Review of laws for the automotive sector - with a focus on ecology16 / 01 / 22 Visitors: 581
In the 1960s, the German car manufacturer BMW used the slogan Freude am Fahren, meaning "joy to drive".
But the new EU rules passed this week could make the experience of future drivers quite different from that of the gasoline-fueled adrenaline rush of decades ago. The three fundamental forces that will radically change the cars of the future are the climate change emphasis on decarbonisation, efforts to prevent road fatalities and new technologies.
A number of eco laws
One of the new laws, approved on Monday, updates the carbon reduction targets for passenger cars and vans by 2030. This will accelerate carmakers' efforts to produce more electric vehicles, which are likely to be more expensive than those powered by internal combustion engines.
The second law, passed on Tuesday by a huge majority, forces the introduction of a number of safety technologies in cars. The idea is, of course, to reduce the number of fatal accidents, but the new regulations could change the business model of car makers like BMW.
- The emission limits are too strict - says one of the German managers of the automotive industry. - It should also be added that many safety-related techniques aimed at reducing the number of road accident victims also reduce the emotions associated with driving a car.
MEPs on Wednesday voted to continue introducing new technical standards for car communication. If they do not contradict the European Commission's plans to continue using Wi-Fi-based protocols, they can bring us closer to the spread of autonomous car systems in the real world.
A series of new laws passed at the end of the current European Parliament's mandate are part of the EU's efforts to clean up the transport sector, which is responsible for a quarter of Europe's greenhouse gas emissions. It is also about accelerating action to reduce the number of avoidable road fatalities in which thousands of people are now killed every year.
In 2018, 25,100 people died on EU roads, according to preliminary data from the European Commission released this month. Although it is one fifth less than in 2010, the decrease was only 1 percent compared to 2017. The original Commission target was to halve the number of fatalities from 2010 by 2020 - but it is now known that this target will not be achieved.
More than 90 percent of road accidents are caused by human error - which is why policymakers and pressure groups want cars equipped with more modern technology.
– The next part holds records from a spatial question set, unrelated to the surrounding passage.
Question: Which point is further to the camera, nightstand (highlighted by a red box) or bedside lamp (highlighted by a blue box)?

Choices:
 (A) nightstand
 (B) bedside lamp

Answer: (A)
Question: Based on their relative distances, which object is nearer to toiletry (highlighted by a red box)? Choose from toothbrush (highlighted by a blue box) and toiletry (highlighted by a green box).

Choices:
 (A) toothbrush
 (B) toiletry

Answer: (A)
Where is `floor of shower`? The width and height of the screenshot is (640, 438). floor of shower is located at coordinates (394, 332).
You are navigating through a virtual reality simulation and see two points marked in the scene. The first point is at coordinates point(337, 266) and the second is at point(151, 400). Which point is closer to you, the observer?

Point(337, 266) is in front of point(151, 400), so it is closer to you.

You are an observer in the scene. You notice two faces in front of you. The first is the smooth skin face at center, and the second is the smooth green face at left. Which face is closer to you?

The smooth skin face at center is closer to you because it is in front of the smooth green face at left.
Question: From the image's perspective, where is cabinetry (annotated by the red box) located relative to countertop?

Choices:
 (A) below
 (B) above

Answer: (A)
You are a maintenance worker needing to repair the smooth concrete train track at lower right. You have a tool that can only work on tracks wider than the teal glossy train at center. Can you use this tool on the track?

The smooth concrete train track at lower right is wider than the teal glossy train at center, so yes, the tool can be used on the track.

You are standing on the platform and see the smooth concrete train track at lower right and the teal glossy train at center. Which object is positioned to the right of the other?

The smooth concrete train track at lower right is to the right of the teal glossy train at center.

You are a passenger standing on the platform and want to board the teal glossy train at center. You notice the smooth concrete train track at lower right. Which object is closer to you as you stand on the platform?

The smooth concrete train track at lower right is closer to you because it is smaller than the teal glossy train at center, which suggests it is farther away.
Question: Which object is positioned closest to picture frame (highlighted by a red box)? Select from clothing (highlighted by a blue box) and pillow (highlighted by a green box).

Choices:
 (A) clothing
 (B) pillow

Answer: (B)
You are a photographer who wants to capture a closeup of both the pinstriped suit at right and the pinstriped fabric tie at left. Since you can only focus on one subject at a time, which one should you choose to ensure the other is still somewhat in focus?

These include Intelligent Speed Control, monitoring maps and road signs to alert the driver when driving too fast, emergency braking and lane keeping systems, and devices to detect drunk or too sleepy drivers. Such technologies will be mandatory on new cars from 2022.
- These laws will save the lives of thousands of people in the coming years - says Róża Thun, Polish MEP, representative of the European People's Party, which passed the law through the European Parliament.
Focus on safety, not speed
The new law will force car manufacturers to change their sales strategy: what attracts customers is no longer speed, but safety.
This approach is close to the traditional reputation of Volvo - a company known primarily for the production of safe vehicles. Today, the Swedish manufacturer is even ahead of the EU's assumptions, declaring that by 2020 its cars will not cause fatalities at all, and that the speed of the new models will be limited to 180 kilometers per hour. - We want to start a discussion on whether car manufacturers have the right or the obligation to install technology in vehicles to control driver behavior in issues such as speed, drunk driving or distraction - said Håkan Samuelsson, Volvo CEO in March.